New bank security system - but two clients lose R18,500 to fraudsters

Automated Teller Machine (ATM) and cellphone banking fraud might soon be a thing of the past as banks are enrolling sophisticated anti-fraud biometrics solutions to protect their clients.

Fraud is commonly committed when scam artists steal passwords, and Personal Identity Numbers (PIN) to access your money.

The advantage of a biometrics systems is that it can identify people by unique and measurable body parts such as fingerprints, so consumers will no longer be accused of compromising their PIN numbers to third parties.

This means if you use fingerprint signing there will be no chance of cloning your identity. In the local banking industry, Standard Bank is one of the pioneers to use biometrics solutions when they launched their new systems on Thursday last week.

But the new security solutions were too late for consumers like Mokgadi Mothiba and Nobonke Botya, whose bank accounts were defrauded and who were told they were the ones who had compromised their PINs to a third person.

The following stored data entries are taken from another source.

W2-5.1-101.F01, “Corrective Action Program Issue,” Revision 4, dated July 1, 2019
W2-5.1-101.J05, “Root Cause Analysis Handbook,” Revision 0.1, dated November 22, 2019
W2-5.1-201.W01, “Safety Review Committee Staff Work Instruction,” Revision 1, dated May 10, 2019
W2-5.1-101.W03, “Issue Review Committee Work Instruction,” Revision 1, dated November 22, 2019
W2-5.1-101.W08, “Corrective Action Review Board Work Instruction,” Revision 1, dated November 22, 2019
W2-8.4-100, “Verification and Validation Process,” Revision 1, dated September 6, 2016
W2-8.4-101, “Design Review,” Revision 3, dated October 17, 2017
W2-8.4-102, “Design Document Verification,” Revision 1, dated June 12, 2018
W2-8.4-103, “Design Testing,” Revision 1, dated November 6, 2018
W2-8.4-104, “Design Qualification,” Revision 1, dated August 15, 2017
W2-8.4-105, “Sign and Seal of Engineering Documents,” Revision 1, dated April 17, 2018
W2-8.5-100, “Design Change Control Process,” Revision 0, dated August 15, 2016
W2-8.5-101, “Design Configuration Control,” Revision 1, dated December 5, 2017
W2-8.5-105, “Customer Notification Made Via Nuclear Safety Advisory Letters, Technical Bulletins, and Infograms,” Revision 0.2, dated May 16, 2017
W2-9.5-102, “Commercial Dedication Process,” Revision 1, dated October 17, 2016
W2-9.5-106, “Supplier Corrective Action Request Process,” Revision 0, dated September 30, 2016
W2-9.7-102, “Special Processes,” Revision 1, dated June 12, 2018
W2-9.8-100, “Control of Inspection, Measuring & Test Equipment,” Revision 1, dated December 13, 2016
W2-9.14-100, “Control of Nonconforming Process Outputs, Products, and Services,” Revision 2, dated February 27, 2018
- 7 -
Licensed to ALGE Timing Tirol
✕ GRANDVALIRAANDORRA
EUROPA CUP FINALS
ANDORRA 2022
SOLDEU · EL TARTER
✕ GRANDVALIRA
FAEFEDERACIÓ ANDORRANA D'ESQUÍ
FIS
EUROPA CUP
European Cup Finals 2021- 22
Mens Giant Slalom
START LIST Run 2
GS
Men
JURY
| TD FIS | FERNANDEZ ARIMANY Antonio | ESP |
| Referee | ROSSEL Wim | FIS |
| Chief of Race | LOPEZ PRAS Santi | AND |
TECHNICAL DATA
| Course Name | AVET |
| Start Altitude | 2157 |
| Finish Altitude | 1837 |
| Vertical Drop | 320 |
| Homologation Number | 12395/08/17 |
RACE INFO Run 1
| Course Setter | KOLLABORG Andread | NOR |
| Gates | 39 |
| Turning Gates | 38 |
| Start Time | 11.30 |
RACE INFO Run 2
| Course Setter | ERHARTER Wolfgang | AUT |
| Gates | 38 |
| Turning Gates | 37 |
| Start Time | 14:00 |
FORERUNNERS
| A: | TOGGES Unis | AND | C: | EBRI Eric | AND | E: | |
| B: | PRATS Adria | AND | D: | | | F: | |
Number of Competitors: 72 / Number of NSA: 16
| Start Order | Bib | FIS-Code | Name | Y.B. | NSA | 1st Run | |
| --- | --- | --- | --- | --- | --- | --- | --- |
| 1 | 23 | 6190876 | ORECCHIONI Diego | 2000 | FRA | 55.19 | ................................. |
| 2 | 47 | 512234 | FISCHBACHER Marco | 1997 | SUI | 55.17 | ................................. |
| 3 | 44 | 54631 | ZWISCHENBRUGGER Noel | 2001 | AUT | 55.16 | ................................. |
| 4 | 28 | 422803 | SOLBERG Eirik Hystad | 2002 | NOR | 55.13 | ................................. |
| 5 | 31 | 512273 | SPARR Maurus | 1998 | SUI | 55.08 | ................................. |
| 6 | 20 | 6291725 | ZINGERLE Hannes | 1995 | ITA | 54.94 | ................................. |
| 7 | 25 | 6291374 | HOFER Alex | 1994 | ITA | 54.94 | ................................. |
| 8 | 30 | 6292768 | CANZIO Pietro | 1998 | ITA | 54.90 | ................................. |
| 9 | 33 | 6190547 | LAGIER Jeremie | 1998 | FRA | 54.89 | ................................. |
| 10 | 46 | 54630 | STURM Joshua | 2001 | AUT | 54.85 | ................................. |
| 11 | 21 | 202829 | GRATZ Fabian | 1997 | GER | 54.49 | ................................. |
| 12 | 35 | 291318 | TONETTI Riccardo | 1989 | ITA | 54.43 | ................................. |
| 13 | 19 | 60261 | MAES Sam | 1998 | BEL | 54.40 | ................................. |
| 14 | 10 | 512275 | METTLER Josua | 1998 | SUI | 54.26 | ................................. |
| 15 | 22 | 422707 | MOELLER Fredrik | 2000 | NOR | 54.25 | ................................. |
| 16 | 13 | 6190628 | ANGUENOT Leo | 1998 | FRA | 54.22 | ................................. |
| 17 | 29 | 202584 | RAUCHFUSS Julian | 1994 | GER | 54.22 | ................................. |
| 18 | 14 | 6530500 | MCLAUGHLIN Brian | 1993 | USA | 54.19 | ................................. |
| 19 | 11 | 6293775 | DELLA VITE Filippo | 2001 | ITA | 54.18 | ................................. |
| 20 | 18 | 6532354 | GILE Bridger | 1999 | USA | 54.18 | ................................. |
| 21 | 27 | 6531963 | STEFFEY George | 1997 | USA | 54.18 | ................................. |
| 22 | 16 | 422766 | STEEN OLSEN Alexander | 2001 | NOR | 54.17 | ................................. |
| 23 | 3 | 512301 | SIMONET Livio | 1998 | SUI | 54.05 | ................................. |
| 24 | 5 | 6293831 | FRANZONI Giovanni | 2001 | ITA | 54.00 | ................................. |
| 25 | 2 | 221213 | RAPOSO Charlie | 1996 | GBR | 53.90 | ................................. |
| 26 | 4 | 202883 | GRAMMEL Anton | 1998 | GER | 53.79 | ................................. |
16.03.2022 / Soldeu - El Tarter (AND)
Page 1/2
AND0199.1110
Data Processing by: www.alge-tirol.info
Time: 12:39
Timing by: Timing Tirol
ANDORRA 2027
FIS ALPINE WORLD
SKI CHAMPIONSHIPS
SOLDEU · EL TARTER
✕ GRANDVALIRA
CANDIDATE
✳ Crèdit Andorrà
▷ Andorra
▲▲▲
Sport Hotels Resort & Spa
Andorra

They were defrauded by another client at Capitec Bank where they hold their accounts.

They say their money was fraudulently transferred from their accounts into that of a fraudster without their permission or knowledge.

 

Mothiba says she does not use an ATM at all and prefers withdrawing money at the tellers. "I do not even know the PIN number Capitec Bank claims I compromised," she says.

Mothiba said though Capitec Bank knows in whose account her R12000 went when it was transferred to another client, the bank has refused to reverse the funds or question the beneficiary on the fraudulent deposit.

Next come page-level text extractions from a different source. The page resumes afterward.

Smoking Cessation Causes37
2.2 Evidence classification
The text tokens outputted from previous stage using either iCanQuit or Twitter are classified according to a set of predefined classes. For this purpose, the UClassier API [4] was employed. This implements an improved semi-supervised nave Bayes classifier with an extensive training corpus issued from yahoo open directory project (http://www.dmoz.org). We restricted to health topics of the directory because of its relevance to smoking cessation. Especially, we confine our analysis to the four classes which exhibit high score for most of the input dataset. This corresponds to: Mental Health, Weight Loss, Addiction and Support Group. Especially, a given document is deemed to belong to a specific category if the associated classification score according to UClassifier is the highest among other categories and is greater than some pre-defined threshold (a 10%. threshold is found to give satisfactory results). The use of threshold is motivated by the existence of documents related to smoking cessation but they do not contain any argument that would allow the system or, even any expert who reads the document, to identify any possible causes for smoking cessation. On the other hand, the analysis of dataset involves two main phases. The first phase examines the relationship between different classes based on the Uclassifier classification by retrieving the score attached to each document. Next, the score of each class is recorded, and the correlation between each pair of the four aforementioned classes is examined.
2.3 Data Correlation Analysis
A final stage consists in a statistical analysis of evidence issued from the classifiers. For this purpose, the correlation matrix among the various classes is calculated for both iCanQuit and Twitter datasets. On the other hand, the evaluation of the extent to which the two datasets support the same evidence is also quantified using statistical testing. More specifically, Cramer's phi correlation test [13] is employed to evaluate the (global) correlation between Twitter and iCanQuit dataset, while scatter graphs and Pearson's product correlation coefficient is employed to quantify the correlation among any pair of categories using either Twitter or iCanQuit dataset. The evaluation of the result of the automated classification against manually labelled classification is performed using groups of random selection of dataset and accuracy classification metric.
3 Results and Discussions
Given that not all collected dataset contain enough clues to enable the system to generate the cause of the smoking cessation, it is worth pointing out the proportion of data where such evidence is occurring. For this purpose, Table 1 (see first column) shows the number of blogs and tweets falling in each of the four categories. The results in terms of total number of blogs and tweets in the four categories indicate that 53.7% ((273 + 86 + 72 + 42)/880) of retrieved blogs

She says the bank told her the recipient will have to give their consent to have the money reversed to her account.

Botya was defrauded out of R6500 the night after she received her February salary.

 

She claims she received a telephone call from her cellular phone provider after 8pm on the February 25 asking her if she had requested a sim swap on her cellphone, which she had not, she says.

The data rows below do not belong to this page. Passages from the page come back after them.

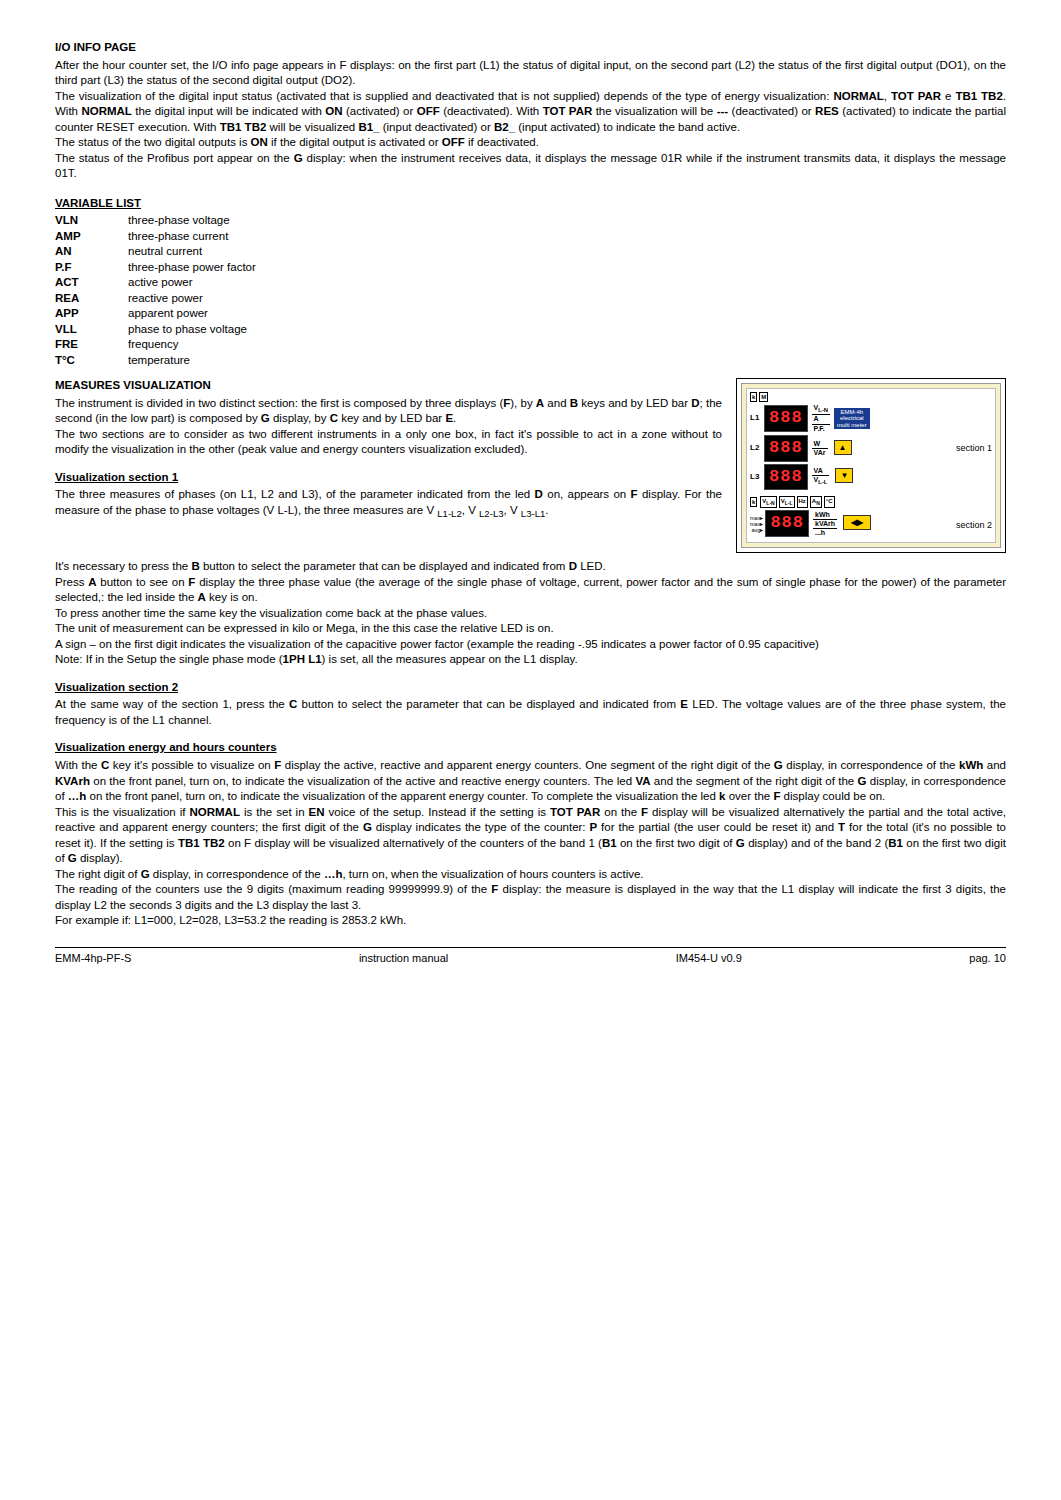I/O INFO PAGE
After the hour counter set, the I/O info page appears in F displays: on the first part (L1) the status of digital input, on the second part (L2) the status of the first digital output (DO1), on the third part (L3) the status of the second digital output (DO2).
The visualization of the digital input status (activated that is supplied and deactivated that is not supplied) depends of the type of energy visualization: NORMAL, TOT PAR e TB1 TB2. With NORMAL the digital input will be indicated with ON (activated) or OFF (deactivated). With TOT PAR the visualization will be --- (deactivated) or RES (activated) to indicate the partial counter RESET execution. With TB1 TB2 will be visualized B1_ (input deactivated) or B2_ (input activated) to indicate the band active.
The status of the two digital outputs is ON if the digital output is activated or OFF if deactivated.
The status of the Profibus port appear on the G display: when the instrument receives data, it displays the message 01R while if the instrument transmits data, it displays the message 01T.
VARIABLE LIST
| VLN | three-phase voltage |
| AMP | three-phase current |
| AN | neutral current |
| P.F | three-phase power factor |
| ACT | active power |
| REA | reactive power |
| APP | apparent power |
| VLL | phase to phase voltage |
| FRE | frequency |
| T°C | temperature |
kM
L1
888
VL-N A P.F.
EMM-4h
electrical
multi meter
L2
888
W VAr
▲
L3
888
VA VL-L
▼
section 1
k
VL-N VL-L Hz AN°C
max▸ max▸ avg▸
888
kWh kVArh ...h
◀▶
section 2
MEASURES VISUALIZATION
The instrument is divided in two distinct section: the first is composed by three displays (F), by A and B keys and by LED bar D; the second (in the low part) is composed by G display, by C key and by LED bar E.
The two sections are to consider as two different instruments in a only one box, in fact it's possible to act in a zone without to modify the visualization in the other (peak value and energy counters visualization excluded).
Visualization section 1
The three measures of phases (on L1, L2 and L3), of the parameter indicated from the led D on, appears on F display. For the measure of the phase to phase voltages (V L-L), the three measures are V L1-L2, V L2-L3, V L3-L1.
It's necessary to press the B button to select the parameter that can be displayed and indicated from D LED.
Press A button to see on F display the three phase value (the average of the single phase of voltage, current, power factor and the sum of single phase for the power) of the parameter selected,: the led inside the A key is on.
To press another time the same key the visualization come back at the phase values.
The unit of measurement can be expressed in kilo or Mega, in the this case the relative LED is on.
A sign – on the first digit indicates the visualization of the capacitive power factor (example the reading -.95 indicates a power factor of 0.95 capacitive)
Note: If in the Setup the single phase mode (1PH L1) is set, all the measures appear on the L1 display.
Visualization section 2
At the same way of the section 1, press the C button to select the parameter that can be displayed and indicated from E LED. The voltage values are of the three phase system, the frequency is of the L1 channel.
Visualization energy and hours counters
With the C key it's possible to visualize on F display the active, reactive and apparent energy counters. One segment of the right digit of the G display, in correspondence of the kWh and KVArh on the front panel, turn on, to indicate the visualization of the active and reactive energy counters. The led VA and the segment of the right digit of the G display, in correspondence of …h on the front panel, turn on, to indicate the visualization of the apparent energy counter. To complete the visualization the led k over the F display could be on.
This is the visualization if NORMAL is the set in EN voice of the setup. Instead if the setting is TOT PAR on the F display will be visualized alternatively the partial and the total active, reactive and apparent energy counters; the first digit of the G display indicates the type of the counter: P for the partial (the user could be reset it) and T for the total (it's no possible to reset it). If the setting is TB1 TB2 on F display will be visualized alternatively of the counters of the band 1 (B1 on the first two digit of G display) and of the band 2 (B1 on the first two digit of G display).
The right digit of G display, in correspondence of the …h, turn on, when the visualization of hours counters is active.
The reading of the counters use the 9 digits (maximum reading 99999999.9) of the F display: the measure is displayed in the way that the L1 display will indicate the first 3 digits, the display L2 the seconds 3 digits and the L3 display the last 3.
For example if: L1=000, L2=028, L3=53.2 the reading is 2853.2 kWh.
EMM-4hp-PF-S instruction manual IM454-U v0.9 pag. 10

But her sim card was swapped even after she had told the service provider she did not request it.

The fraudster went on a shopping spree, buying air time worth R1000, and groceries before withdrawing R3500 from her account.

Carl Fischer, executive of marketing and corporate affairs at Capitec Bank has continually failed to answer Sowetan's question on how the bank is resolving the matters involving Botya and Mothiba.

Fischer instead told Sowetan that Capitec had also implemented biometric security systems throughout their branches to enhance security.

 

He said that the bank has partnered with the Department of Home Affairs to make it impossible for identity thieves to target their customers.

 

He said important information on their client's internet profile or bank account could not be changed without their fingerprints being presented in the branch.

If a client's card is stolen, the fraudster cannot transact in the branch using a false ID.

On Standard Bank's biometrics solutions for mobile banking, the bank's head of mobile banking, Magnus Taljaard said the new technology enabled clients through Touch ID to use the fingerprint identity sensor to avoid being scammed.